It’s hard to summon the invective to describe the nice young regulator who’s going to head up the NHS’s Monitor.
Pleasant, modest Dominic Dunn (£63,000 a year for three days a week) is there to provide another layer of strategic obfuscation in the multi-billion miasma of the NHS.
That’s not written in to his job description but he is certainly an elusive target.
When asked a direct question – is it your job to promote competition in the NHS? – he answered: “Not to promote competition, but to address anti-competitive behaviour.”
Or again: “We don’t have enough radiotherapy in my part of the country. Is it your job to address that lack?” He said: “I certainly agree with avoiding the situation where there is enforcement action needed.”
When the revolution comes, these people will be carrying bedpans.
Chairman Stephen Dorrell asked him what he’d like to be remembered for after a decade running the joint. “Well, er I this it’s knowing how you define success.”
Oh yes. Defining success, that’s the key to it. These people do what they do and call it success.
But judging from the administrative esperanto he spoke, success won’t be getting nurses to wash their hands. It won’t be stopping staff telling old people to “go in their beds” instead of taking them to the toilet.

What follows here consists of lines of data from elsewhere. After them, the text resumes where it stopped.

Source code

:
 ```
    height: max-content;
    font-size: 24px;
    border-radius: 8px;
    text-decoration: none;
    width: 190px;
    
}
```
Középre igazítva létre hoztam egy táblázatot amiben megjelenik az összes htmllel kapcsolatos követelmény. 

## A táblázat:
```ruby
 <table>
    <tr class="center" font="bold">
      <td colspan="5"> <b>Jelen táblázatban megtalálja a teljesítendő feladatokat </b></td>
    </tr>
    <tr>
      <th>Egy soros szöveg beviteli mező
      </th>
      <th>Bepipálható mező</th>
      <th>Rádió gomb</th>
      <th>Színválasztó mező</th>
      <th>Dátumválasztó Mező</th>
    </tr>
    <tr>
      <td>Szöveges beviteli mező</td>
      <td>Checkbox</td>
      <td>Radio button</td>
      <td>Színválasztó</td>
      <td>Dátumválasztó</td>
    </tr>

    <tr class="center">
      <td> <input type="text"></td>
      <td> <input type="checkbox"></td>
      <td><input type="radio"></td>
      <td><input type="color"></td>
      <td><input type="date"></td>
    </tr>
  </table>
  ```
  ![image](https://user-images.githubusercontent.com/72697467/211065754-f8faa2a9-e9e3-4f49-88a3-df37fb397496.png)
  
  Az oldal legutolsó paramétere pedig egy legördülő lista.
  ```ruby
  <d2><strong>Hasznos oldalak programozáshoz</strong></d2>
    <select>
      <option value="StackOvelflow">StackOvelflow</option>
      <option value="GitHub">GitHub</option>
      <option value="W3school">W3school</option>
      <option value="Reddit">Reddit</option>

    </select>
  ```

Success won’t be rooting out hospital heads responsible for deaths by incompetence, negligence and sadistically indifferent staff.
No, success will be aligning the strategic priorities and navigating the transitional issues between national integration and intrasectoral competition.
NB: When Malcolm Grant appeared before the committee to be confirmed as the chair of NHS England they did throw a few bed pans at him and nearly voted the appointment down. That really is meritorious behaviour in a committee.